Dataset items:

= = = =

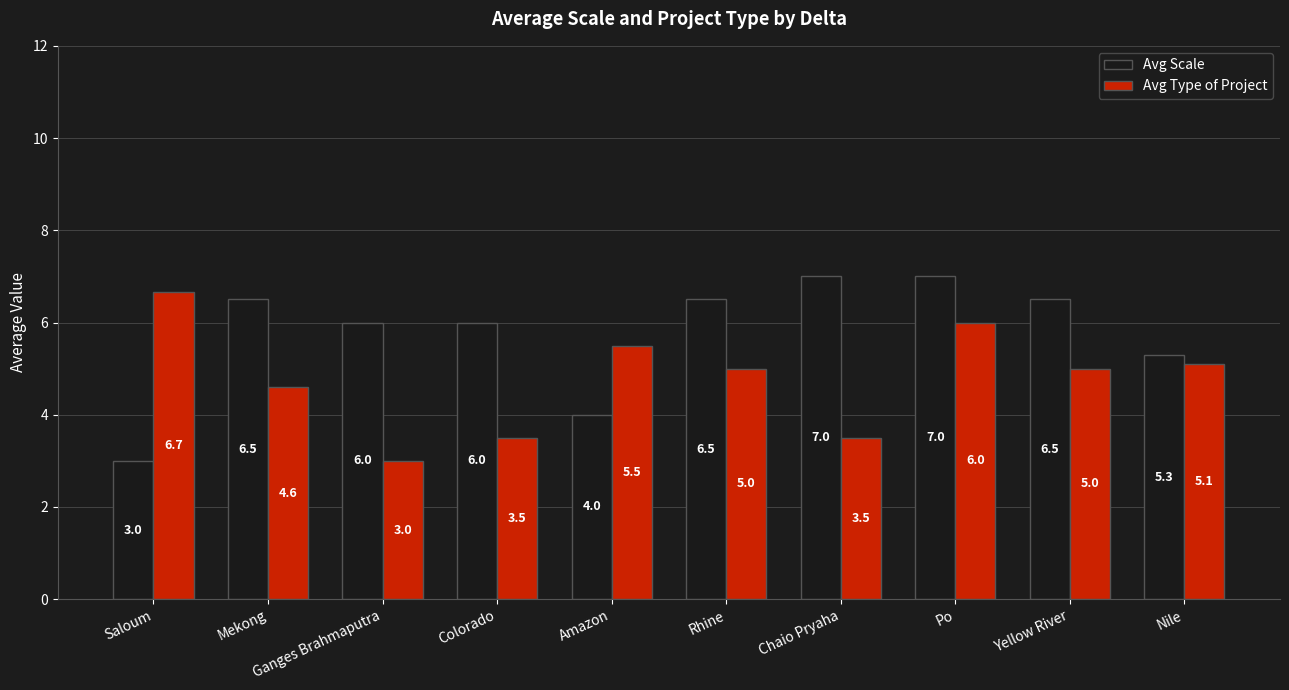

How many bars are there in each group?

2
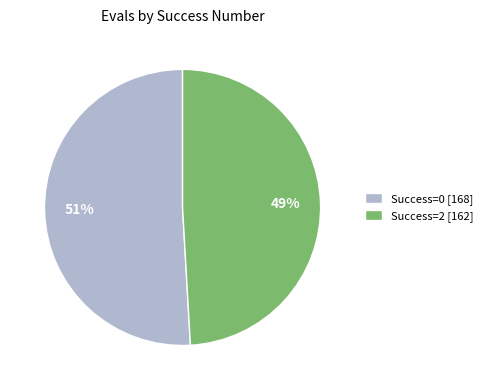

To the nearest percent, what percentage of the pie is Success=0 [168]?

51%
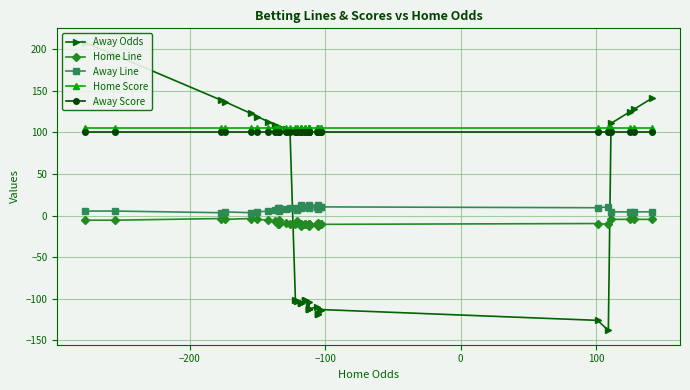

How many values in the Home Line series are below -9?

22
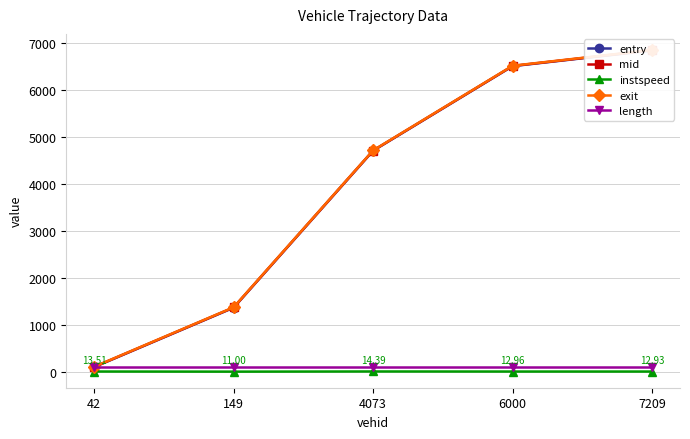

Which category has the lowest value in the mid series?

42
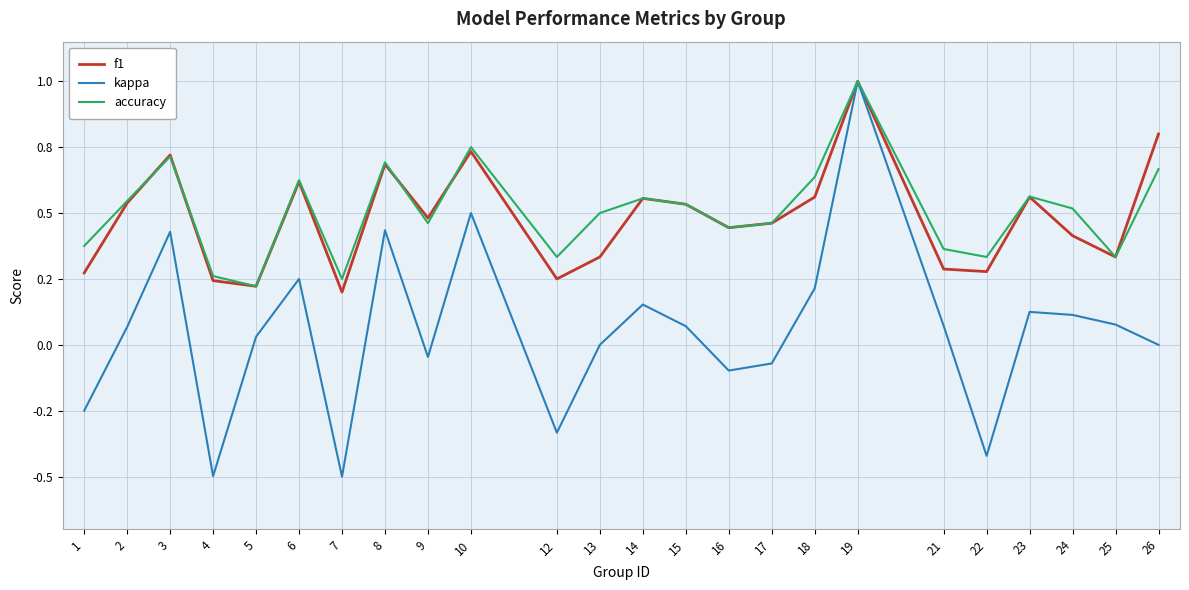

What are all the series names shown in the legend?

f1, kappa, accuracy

= = = =

## [Assigned task]
Render the lines above as a Markdown table with the columns Row and Line, numbering each row and leaving out blank lines and pictures.

## [Reply to the task]
| Row | Line |
|---|---|
| 1 | How many bars are there in each group? |
| 2 | 2 |
| 3 | To the nearest percent, what percentage of the pie is Success=0 [168]? |
| 4 | 51% |
| 5 | How many values in the Home Line series are below -9? |
| 6 | 22 |
| 7 | Which category has the lowest value in the mid series? |
| 8 | 42 |
| 9 | What are all the series names shown in the legend? |
| 10 | f1, kappa, accuracy |